Berta Caceres, killed in 2016, won the 2015 Goldman Prize for leading a campaign against the Energy Developments S.A. (DESA) company’s construction of the Agua Zarca dam on the Gualcarque River. 

On Thursday, The Honduran Parliament conferred the National Heroine title to the Indigenous Lenca environmentalist Berta Caceres, who was murdered in March 2016 for defending the rights of her community over the Gualcarque river.

"Our decision seeks to recognize and preserve the legacy of Caceres for Honduras," legislators stated and urged the national educational system to include the life of this environmentalist in its programmatical contents.

The Honduran Parliament also approved the creation of the Berta Caceres prize to recognize the citizen environmental struggle and the inclusion of this leader's image with the message "Wake up humanity, there is no more time" in the 200 lempiras (US$8.19) bill.

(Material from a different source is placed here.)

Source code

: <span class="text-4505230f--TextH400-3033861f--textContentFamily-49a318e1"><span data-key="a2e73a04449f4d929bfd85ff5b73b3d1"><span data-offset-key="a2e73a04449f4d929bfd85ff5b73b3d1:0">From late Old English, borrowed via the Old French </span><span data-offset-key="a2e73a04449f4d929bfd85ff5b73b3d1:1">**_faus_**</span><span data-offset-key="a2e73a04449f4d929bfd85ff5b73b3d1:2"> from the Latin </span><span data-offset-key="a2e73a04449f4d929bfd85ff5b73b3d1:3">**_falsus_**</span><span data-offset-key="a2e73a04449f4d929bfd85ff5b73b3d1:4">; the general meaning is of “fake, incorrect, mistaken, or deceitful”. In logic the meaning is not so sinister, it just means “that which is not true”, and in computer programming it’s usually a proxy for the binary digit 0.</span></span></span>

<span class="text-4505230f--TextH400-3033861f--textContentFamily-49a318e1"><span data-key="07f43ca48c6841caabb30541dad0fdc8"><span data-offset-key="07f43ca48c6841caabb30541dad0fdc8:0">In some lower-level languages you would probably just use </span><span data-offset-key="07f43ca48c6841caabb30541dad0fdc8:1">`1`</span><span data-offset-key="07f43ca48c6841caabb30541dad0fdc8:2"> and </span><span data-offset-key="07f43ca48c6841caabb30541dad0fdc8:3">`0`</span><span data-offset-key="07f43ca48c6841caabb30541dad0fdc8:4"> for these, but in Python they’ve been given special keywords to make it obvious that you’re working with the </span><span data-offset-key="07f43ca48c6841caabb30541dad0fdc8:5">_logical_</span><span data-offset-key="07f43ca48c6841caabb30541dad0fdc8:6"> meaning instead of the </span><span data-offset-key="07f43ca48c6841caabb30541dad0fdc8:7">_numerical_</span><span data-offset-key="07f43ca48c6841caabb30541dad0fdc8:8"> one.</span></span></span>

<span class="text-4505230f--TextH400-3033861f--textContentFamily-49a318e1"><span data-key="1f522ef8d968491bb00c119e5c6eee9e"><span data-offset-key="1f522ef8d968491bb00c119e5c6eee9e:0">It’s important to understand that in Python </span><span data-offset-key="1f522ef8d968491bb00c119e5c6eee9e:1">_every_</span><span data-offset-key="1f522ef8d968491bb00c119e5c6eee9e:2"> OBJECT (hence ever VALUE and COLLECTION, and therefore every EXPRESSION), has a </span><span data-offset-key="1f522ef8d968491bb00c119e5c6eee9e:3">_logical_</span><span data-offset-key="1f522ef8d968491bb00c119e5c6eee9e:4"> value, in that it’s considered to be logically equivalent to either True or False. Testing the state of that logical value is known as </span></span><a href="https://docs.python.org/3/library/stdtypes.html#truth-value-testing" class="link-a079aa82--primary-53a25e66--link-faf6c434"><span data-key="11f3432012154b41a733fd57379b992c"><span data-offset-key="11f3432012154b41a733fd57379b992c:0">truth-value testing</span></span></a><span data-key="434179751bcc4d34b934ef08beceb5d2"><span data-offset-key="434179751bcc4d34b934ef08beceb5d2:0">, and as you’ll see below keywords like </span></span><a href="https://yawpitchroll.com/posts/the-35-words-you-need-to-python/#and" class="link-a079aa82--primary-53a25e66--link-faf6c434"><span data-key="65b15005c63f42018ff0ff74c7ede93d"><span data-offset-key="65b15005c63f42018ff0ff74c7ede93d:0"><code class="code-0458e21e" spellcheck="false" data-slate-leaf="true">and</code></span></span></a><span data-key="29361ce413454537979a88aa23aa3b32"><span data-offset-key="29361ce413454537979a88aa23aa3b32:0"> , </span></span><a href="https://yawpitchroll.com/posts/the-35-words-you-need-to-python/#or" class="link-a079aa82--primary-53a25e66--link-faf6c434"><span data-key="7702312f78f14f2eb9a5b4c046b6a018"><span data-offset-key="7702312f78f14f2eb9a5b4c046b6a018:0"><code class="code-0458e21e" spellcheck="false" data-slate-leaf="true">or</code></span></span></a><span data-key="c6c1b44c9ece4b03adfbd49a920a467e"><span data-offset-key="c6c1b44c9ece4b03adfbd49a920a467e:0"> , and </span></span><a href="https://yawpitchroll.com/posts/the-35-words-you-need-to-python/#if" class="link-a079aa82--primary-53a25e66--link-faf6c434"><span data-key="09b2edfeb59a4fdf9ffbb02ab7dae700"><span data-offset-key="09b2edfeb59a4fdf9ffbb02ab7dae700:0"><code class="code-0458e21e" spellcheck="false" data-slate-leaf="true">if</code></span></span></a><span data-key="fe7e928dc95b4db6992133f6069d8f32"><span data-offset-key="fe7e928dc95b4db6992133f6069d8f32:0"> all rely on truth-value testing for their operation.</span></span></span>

In 1993, Caceres co-funded the Honduran Popular and Indigenous Organizations Civic Council (COPINH) with her ex-husband Salvador Zuñiga to fight for the rights of the Lenca community.

She won the 2015 Goldman Prize for leading a campaign against the Energy Developments S.A. (DESA) company’s construction of the Agua Zarca dam on the Gualcarque River, which is sacred to the Lenca community.

Caceres was murdered while sleeping in her home in La Esperanza city, even though she reported on multiple occasions that she received death threats for her activism.

In 2019, a Honduran court sentenced four out of the eight perpetrators of this crime to a 50-year sentence and three co-authors to 30 years in prison. Roberto Castillo, the DESA President at the time of the murder, will receive his sentence as co-author of the crime on June 17.